**Collection entries**
**********

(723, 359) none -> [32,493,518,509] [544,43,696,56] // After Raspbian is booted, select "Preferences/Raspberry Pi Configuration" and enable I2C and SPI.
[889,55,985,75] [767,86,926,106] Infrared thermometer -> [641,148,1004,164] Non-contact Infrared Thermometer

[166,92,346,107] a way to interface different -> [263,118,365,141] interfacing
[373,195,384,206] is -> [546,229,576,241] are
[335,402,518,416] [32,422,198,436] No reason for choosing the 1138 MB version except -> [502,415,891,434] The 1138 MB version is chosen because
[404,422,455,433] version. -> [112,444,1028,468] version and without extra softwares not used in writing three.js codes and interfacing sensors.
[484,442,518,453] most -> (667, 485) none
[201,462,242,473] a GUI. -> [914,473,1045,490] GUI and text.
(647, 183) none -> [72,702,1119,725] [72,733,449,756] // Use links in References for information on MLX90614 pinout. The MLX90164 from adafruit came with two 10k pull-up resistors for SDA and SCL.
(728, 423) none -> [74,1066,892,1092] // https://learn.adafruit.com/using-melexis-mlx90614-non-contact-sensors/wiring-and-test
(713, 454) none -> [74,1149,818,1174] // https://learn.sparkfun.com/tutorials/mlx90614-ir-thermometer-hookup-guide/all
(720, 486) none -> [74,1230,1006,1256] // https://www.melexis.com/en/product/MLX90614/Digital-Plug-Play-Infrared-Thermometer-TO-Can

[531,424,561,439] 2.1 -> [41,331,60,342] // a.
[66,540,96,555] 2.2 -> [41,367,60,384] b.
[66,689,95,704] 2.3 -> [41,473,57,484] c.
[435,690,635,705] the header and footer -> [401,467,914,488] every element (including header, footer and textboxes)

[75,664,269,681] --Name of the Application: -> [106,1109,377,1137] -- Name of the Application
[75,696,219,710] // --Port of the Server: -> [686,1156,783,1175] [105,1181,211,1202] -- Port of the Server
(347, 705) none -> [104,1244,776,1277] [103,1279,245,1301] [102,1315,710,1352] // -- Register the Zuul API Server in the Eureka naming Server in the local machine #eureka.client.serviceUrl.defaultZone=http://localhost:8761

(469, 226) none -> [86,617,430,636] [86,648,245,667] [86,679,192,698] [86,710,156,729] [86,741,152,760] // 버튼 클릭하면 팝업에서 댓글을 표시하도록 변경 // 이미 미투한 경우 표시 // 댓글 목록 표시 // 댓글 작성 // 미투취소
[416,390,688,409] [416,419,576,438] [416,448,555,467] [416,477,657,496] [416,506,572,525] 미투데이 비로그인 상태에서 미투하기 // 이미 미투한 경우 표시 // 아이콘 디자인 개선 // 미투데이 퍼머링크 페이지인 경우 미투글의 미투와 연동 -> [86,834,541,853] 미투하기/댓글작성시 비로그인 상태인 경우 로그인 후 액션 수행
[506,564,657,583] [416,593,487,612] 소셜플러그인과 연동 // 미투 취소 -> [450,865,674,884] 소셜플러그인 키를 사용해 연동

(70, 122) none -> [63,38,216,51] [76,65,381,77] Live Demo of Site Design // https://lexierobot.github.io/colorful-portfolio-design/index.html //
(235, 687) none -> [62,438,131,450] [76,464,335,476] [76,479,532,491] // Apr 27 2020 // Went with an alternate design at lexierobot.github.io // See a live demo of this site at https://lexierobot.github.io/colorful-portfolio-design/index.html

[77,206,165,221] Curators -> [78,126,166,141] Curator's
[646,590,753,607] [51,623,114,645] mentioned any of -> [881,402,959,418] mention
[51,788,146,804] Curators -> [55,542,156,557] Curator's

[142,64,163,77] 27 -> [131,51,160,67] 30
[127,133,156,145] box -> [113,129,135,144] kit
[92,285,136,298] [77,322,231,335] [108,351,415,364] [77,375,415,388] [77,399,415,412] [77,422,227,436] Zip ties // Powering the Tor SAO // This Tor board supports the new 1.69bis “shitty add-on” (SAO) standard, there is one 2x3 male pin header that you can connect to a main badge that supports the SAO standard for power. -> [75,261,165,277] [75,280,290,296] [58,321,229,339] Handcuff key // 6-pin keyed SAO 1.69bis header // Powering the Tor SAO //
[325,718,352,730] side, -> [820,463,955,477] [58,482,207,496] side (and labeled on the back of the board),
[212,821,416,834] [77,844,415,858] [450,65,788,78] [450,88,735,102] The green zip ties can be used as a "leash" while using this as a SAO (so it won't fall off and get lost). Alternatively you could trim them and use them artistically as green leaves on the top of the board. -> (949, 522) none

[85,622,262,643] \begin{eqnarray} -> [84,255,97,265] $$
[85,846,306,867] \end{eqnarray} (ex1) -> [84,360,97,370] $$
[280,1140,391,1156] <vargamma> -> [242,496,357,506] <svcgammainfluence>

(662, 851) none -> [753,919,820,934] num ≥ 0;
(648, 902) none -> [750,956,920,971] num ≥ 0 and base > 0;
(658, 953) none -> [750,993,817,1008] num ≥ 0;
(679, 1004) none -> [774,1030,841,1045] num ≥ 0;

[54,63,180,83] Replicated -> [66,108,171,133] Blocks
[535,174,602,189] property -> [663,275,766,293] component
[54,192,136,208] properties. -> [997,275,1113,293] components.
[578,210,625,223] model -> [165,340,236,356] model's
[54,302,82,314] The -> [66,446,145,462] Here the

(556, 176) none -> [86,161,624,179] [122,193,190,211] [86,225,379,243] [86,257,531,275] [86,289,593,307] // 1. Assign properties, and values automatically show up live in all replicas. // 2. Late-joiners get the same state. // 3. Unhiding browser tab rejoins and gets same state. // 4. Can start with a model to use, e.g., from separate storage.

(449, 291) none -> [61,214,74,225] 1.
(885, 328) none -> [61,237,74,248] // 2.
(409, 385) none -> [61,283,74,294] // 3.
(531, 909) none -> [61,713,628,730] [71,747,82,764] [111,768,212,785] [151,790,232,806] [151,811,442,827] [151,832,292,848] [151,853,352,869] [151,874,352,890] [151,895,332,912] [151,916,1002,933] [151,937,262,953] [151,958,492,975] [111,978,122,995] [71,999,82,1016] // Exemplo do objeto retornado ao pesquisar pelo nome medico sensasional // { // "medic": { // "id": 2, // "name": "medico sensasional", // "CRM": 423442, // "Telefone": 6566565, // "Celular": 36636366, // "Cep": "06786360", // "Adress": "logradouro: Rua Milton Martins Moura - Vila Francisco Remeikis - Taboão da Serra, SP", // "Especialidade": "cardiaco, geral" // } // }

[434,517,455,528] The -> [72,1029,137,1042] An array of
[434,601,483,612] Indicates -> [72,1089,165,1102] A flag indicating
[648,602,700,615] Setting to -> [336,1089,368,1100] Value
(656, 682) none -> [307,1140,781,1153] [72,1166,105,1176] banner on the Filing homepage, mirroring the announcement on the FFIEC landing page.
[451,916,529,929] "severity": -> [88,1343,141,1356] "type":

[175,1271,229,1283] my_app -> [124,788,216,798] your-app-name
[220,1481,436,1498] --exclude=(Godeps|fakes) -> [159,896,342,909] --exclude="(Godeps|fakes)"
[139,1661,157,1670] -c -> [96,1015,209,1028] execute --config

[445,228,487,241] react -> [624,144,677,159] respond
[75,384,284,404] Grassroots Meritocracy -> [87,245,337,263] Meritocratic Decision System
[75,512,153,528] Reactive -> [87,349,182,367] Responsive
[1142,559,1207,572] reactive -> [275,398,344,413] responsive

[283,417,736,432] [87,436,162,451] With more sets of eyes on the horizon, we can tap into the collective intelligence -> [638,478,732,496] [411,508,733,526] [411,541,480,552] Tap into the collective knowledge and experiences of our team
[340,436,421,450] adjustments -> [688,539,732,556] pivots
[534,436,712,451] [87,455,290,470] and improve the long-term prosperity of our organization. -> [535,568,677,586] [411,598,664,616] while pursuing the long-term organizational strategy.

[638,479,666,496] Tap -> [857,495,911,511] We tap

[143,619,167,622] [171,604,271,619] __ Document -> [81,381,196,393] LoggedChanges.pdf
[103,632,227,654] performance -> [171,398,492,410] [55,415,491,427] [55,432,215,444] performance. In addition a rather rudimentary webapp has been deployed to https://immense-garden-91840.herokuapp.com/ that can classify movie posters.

**********

**What the task requires**
Retype the entries exactly from the first line, stopping after the line with "[889,55,985,75] [767,86,926,106] Infrared".

**Your response**
(723, 359) none -> [32,493,518,509] [544,43,696,56] // After Raspbian is booted, select "Preferences/Raspberry Pi Configuration" and enable I2C and SPI.
[889,55,985,75] [767,86,926,106] Infrared thermometer -> [641,148,1004,164] Non-contact Infrared Thermometer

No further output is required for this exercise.